# Integrate cos(x)-cos(x-c) from 0 to c/2

1. Oct 16, 2012

### sugarxsweet

1. The problem statement, all variables and given/known data
Integrate cos(x)-cos(x-c) from 0 to c/2

2. Relevant equations
sin(x-c)=sinxcosc-cosxsinc

3. The attempt at a solution
sin(x)-sin(x-c) from 0 to c/2
=sin(c/2)-sin(c/2)cos(c)+cos(c/2)sin(c)-sin(0)+sin(-c)
=sin(c/2)-sin(c/2)cos(c)+cos(c/2)sin(c)-0-sin(c)

Correct response:2sin(c/2)-sin(c)

What am I doing wrong?

2. Oct 16, 2012

### SammyS

Staff Emeritus
You're doing nothing wrong. They are equivalent.
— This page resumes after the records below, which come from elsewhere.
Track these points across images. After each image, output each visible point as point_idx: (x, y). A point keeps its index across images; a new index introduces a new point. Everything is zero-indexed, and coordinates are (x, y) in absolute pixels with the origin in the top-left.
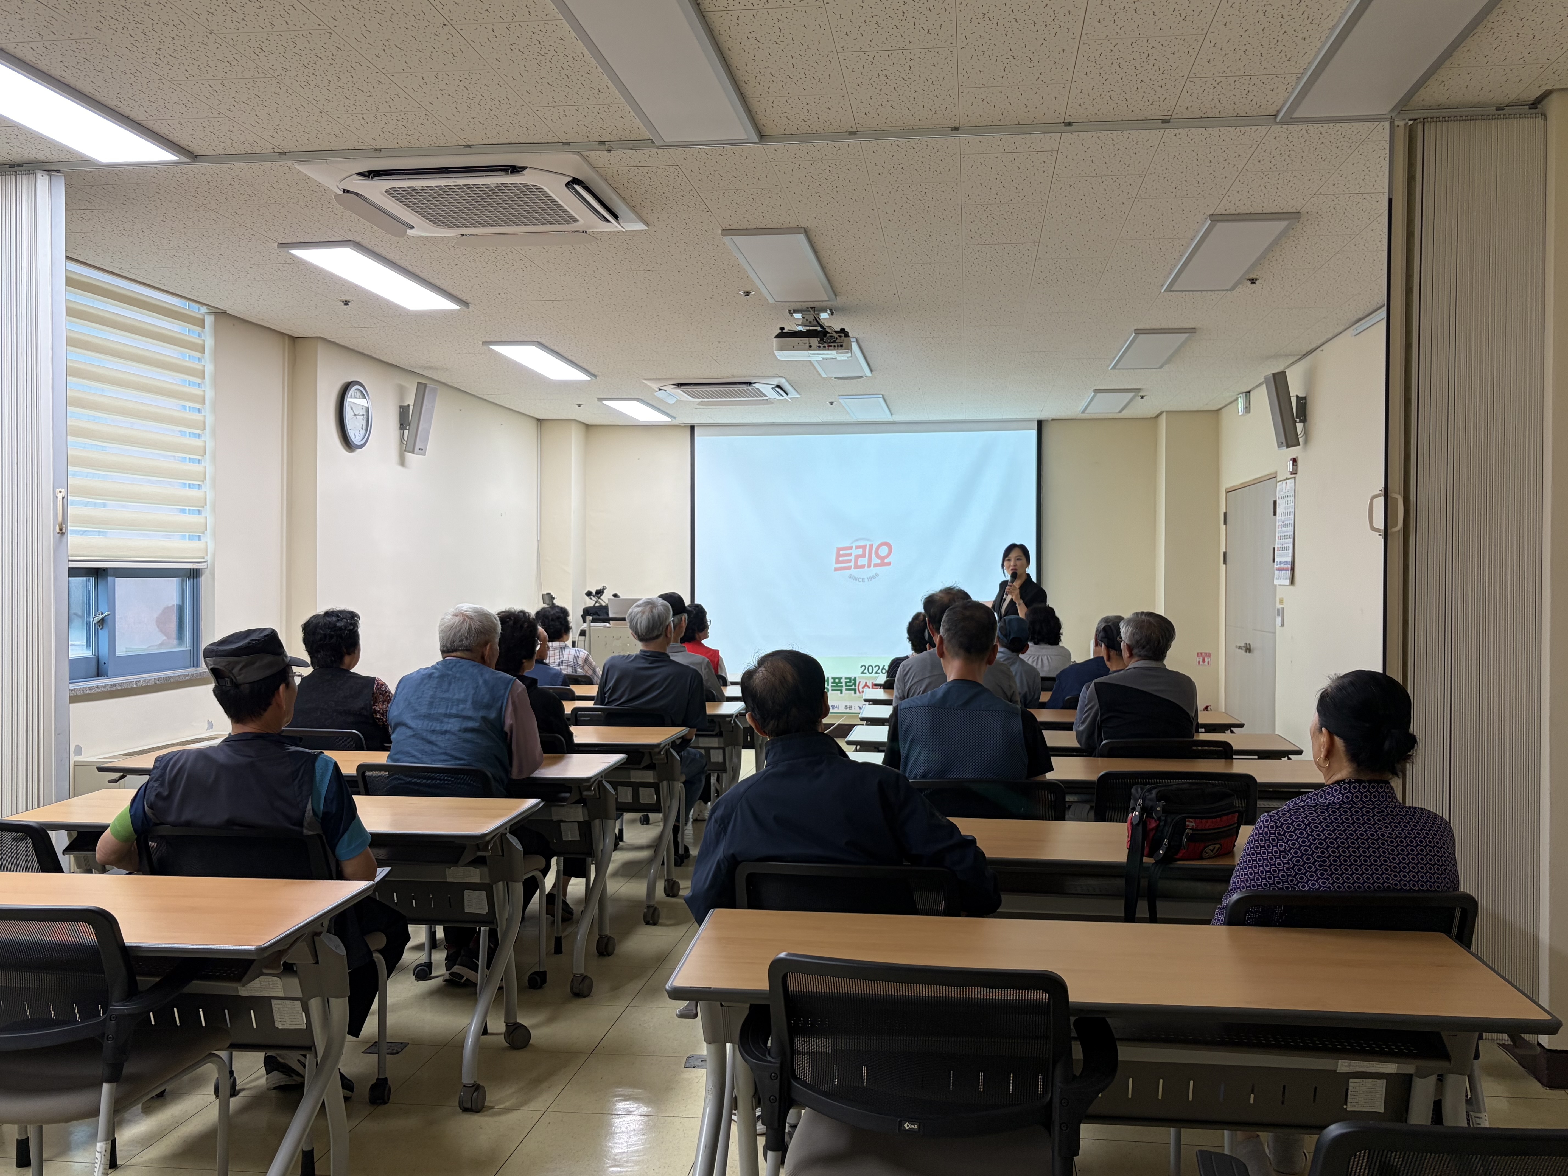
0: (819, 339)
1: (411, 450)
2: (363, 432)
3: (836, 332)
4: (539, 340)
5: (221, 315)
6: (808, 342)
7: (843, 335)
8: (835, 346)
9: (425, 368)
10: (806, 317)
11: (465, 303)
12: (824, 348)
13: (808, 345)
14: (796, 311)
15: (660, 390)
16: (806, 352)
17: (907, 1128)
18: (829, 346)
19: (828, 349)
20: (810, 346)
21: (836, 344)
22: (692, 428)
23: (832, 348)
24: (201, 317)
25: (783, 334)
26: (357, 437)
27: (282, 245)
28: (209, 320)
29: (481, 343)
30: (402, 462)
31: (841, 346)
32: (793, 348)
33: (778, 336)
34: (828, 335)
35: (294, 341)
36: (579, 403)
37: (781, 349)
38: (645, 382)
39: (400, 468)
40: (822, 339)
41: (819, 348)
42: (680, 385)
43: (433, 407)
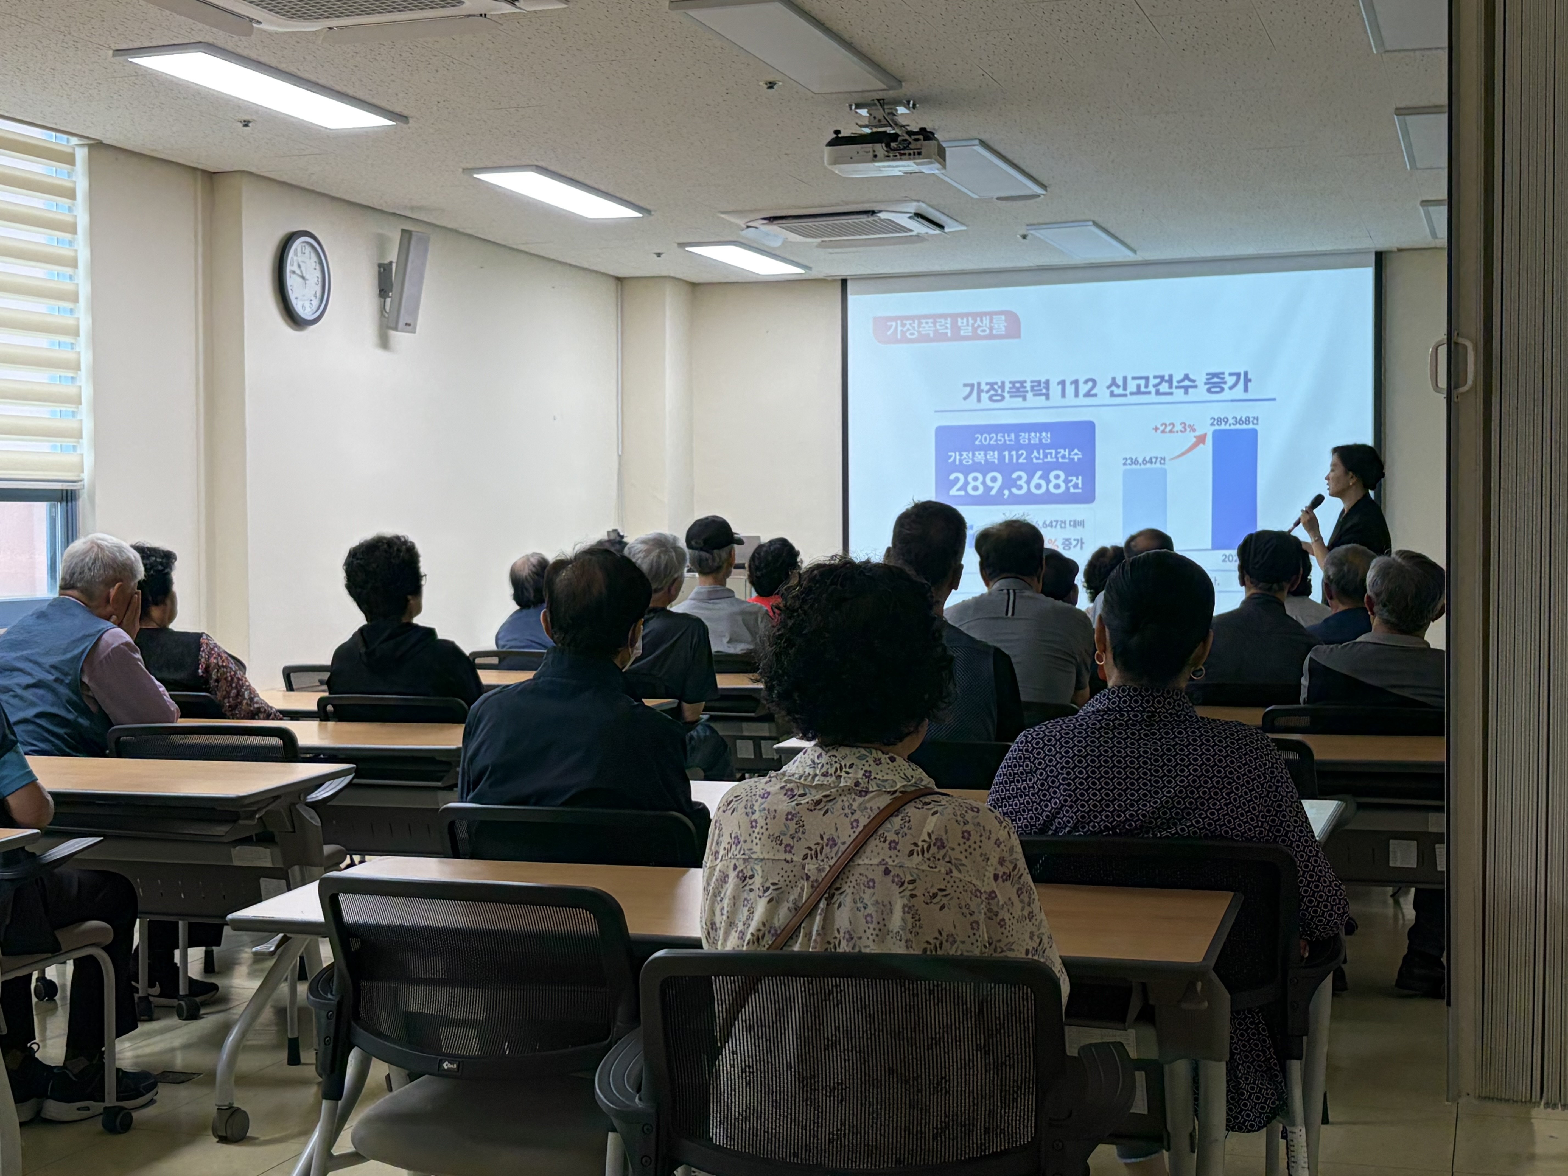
0: (884, 145)
1: (393, 325)
2: (316, 303)
3: (910, 133)
4: (536, 163)
5: (97, 147)
6: (871, 150)
7: (921, 137)
8: (910, 154)
9: (412, 208)
10: (875, 113)
11: (400, 117)
12: (895, 159)
13: (871, 154)
14: (858, 106)
15: (748, 227)
16: (871, 165)
17: (446, 1067)
18: (901, 154)
19: (901, 159)
20: (875, 156)
21: (912, 152)
22: (844, 282)
23: (907, 157)
24: (69, 150)
25: (838, 141)
26: (308, 309)
27: (118, 52)
28: (81, 154)
29: (461, 170)
30: (384, 343)
31: (919, 154)
32: (851, 160)
33: (830, 144)
34: (900, 139)
35: (211, 179)
36: (658, 251)
37: (836, 161)
38: (723, 216)
39: (380, 352)
40: (888, 146)
41: (887, 158)
42: (772, 219)
43: (423, 264)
To get the answer in a more straight forward manner, simply plug the limits of integration into the anti-derivative, sin(x)-sin(x-c) .

3. Oct 16, 2012

### sugarxsweet

Sorry, I guess this is a question of trig then - how do I simplify my answer to the correct answer? It's probably something stupid but I'm having trouble figuring it out!

4. Oct 16, 2012

### BloodyFrozen

$$sin(\frac{c}{2})-sin(\frac{c}{2})cos(c)+cos(\frac{c}{2})sin(c)-sin(c)$$
$$sin(\frac{c}{2})-sin(c)+cos(\frac{c}{2})sin(c)-sin(\frac{c}{2})cos(c)$$

You have to realize (from trig addition identity) that $cos(\frac{c}{2})sin(c)-sin(\frac{c}{2})cos(c) = sin(c-\frac{c}{2}) = sin(\frac{c}{2})$

Using the above, we have:

$$sin(\frac{c}{2})-sin(c)+sin(\frac{c}{2})$$
$$2sin(\frac{c}{2})-sin(c)$$

5. Oct 16, 2012

Thanks!